Study Finds Negligence At ICE Facilities Is Killing Detainees

A Human Rights Watch study shows ICE's medical neglect has been partially to blame in the deaths of several detainees. This has been going on for years.

ice detention centersIt's no secret that medical care at Immigration and Customs Enforcement (ICE) facilities has never been outstanding.
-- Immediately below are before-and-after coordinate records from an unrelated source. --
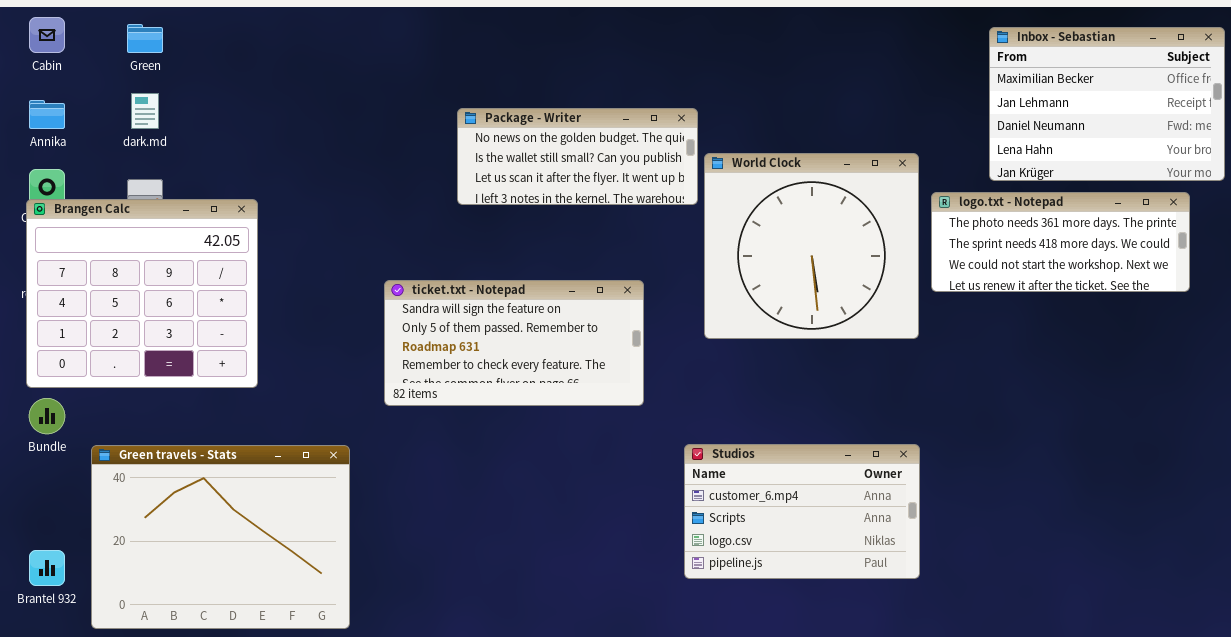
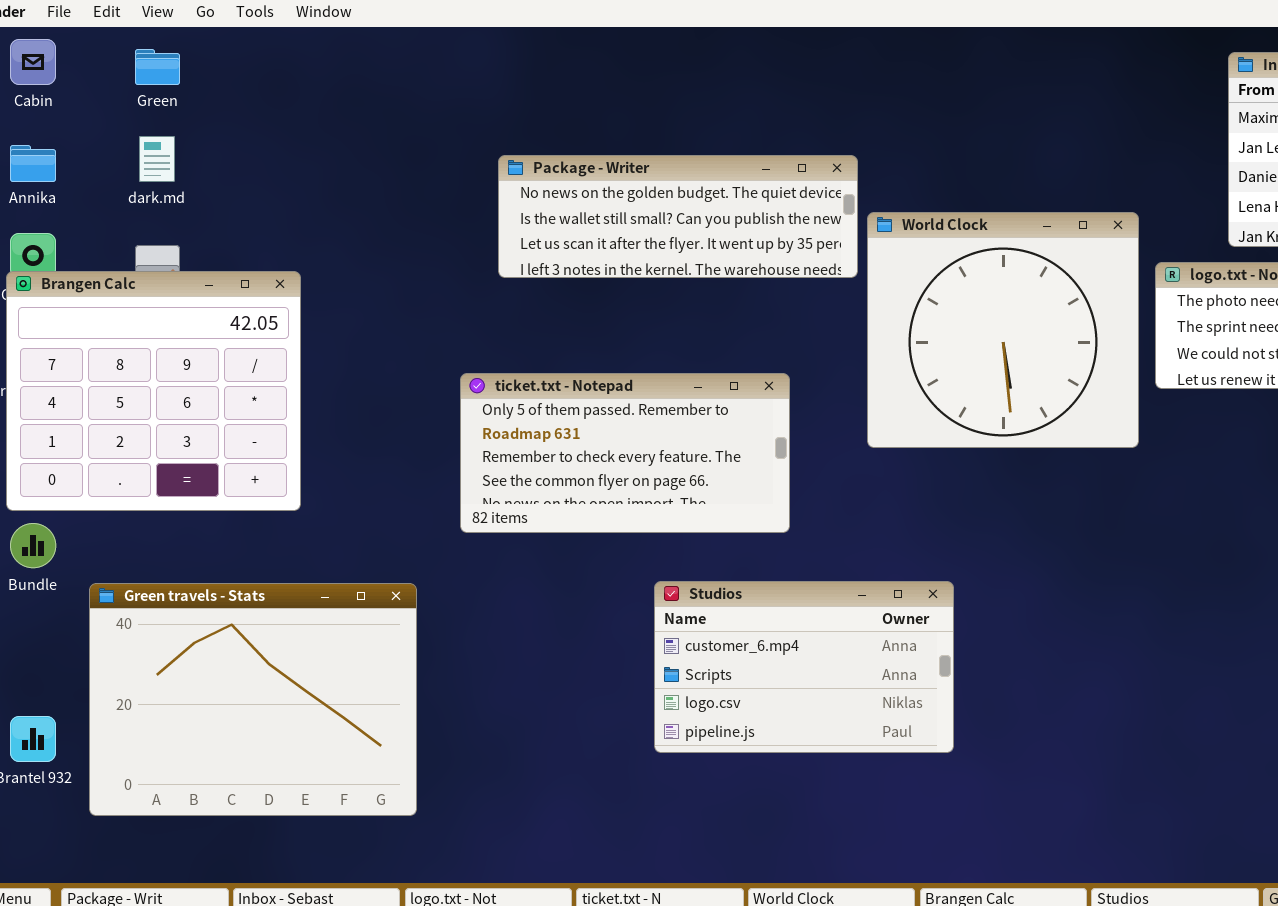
Package - Writer: [457,108,698,205] -> [498,155,858,278], resized
ticket.txt - Notepad: [384,280,644,406] -> [460,373,790,533], scrolled down 1 row
Studios: [684,444,920,579] -> [654,581,954,753], moved

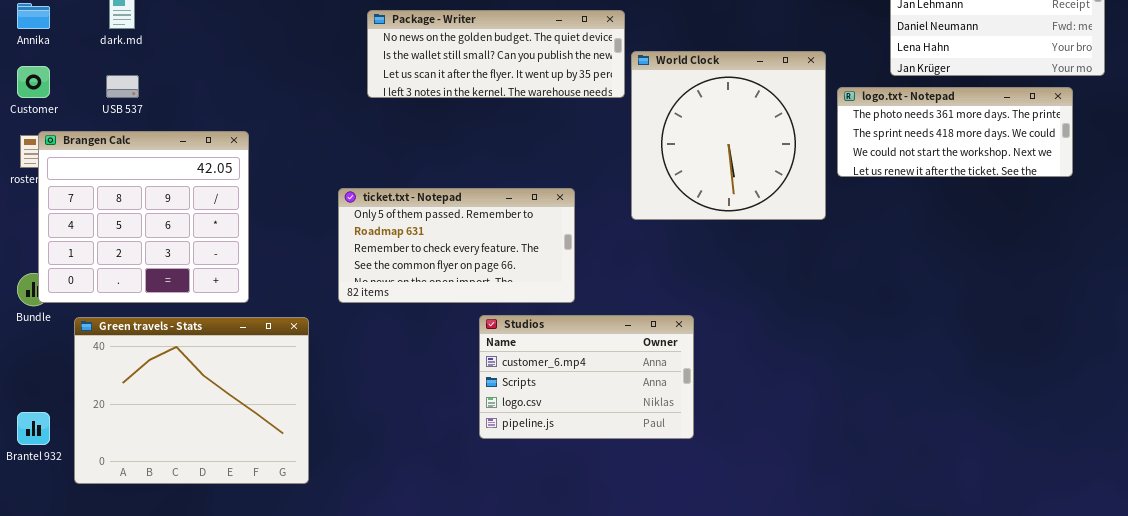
Brangen Calc: [6,271,301,511] -> [38,131,249,303], moved
ticket.txt - Notepad: [460,373,790,533] -> [338,188,575,303], moved

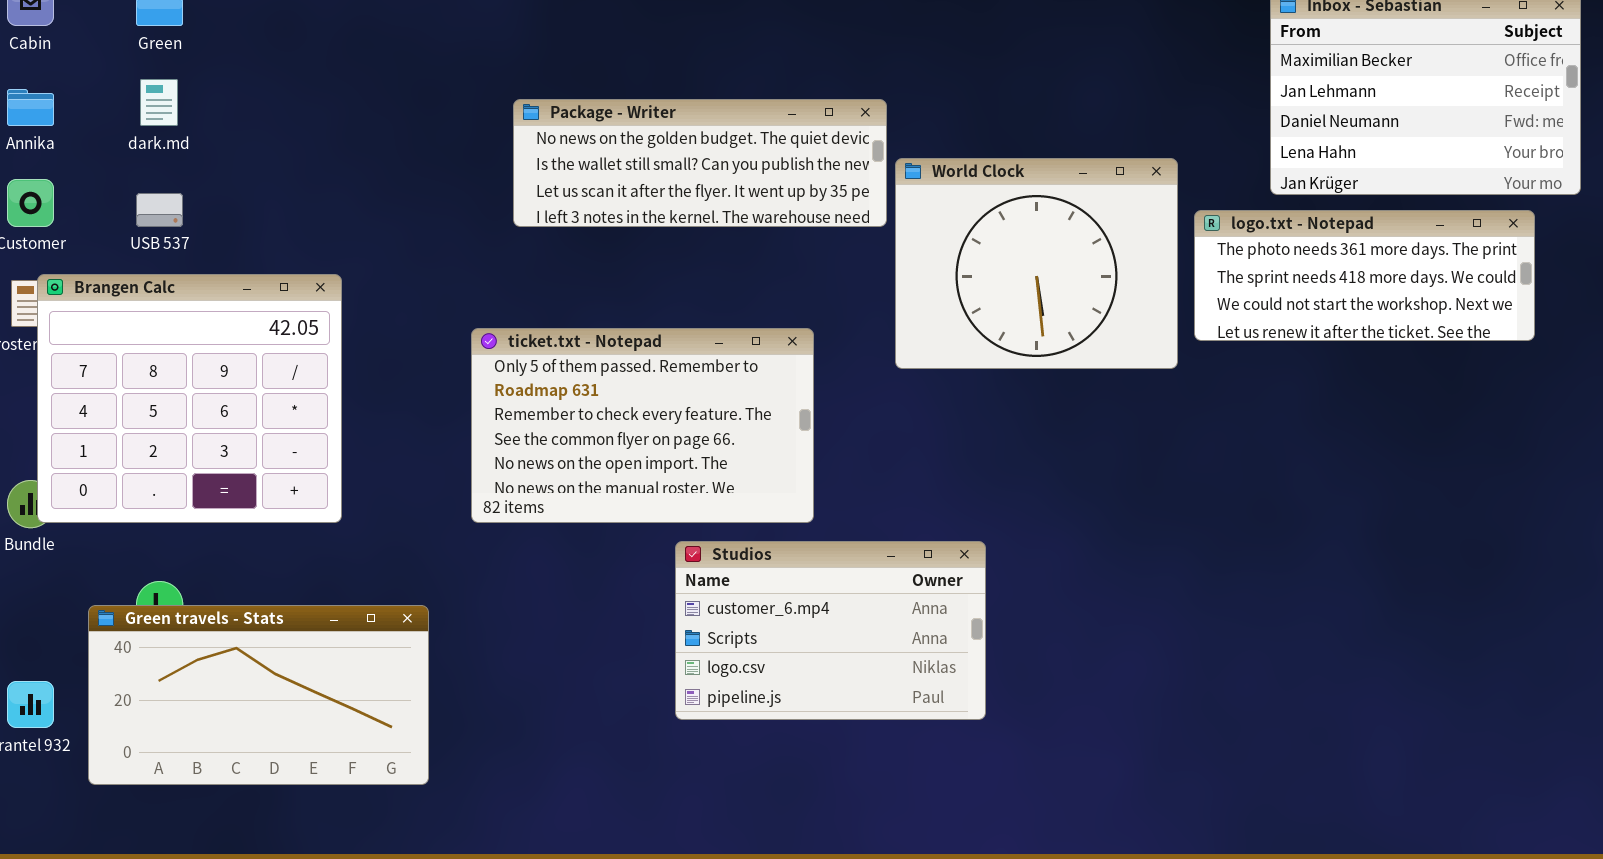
World Clock: [631,51,826,220] -> [895,158,1178,369], resized
ticket.txt - Notepad: [338,188,575,303] -> [471,328,814,523], resized
Green travels - Stats: [74,317,309,484] -> [88,605,429,785], resized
Still, no scandal seems big enough to prompt the federal government to bring an end to ICE's careless actions.

Worried about the reports of deaths taking place in immigration facilities, nonprofits Community Initiatives for Visiting Immigrants in Confinement and Human Rights Watch decided to ask medical experts to review 18 cases that took place between May 2012 and June 2015. According to the experts' assessment, neglect was a contributing factor in the deaths of at least seven detainees.

The report goes on to add that “numerous examples of systemic substandard and dangerous medical practices in other cases” were also observed, “such as overreliance on unqualified medical staff, delays in emergency responses, and requests for care unreasonably delayed.”

In one of the cases reviewed by experts, detainee Manuel Cota-Domingo died of untreated diabetes and pneumonia. Since ICE has a policy in place that dictates what certain members of the staff may and may not do, only approved individuals are allowed to call 911. As a result, Cota-Domingo's treatment was delayed by eight hours. This delay ultimately led to his death.

A second case involving Tiombe Carlos, a man who had been detained for two-and-a-half years, was also analyzed by medical experts.

According to their assessment, the mental health care Carlos received was “woefully inadequate,” and as a result, she killed herself.

Santiago Sierra-Sanchez also died at an ICE facility due to a staph infection and pneumonia. According to experts, the “[m]edical staff essentially abandoned this patient by not properly assessing him or following up.”

After Human Rights Watch and CIVIC released their report, ICE spokeswoman Jennifer Elzea said the agency is reviewing the report so they may determine whether changes should be made. Unfortunately, by the time the agency decides to make any changes, it might be too late.

Undocumented immigrants will continue to be exposed to the same neglect they have been subjected to for the past five years.

How long until Congress or other Washington officials act on this issue so nobody's rights are trampled regardless of their legal status as immigrants?

As we all know, it's not like President Donald Trump cares what happens to these immigrants, so pressure will have to come from elsewhere.

It's time to start calling our representatives.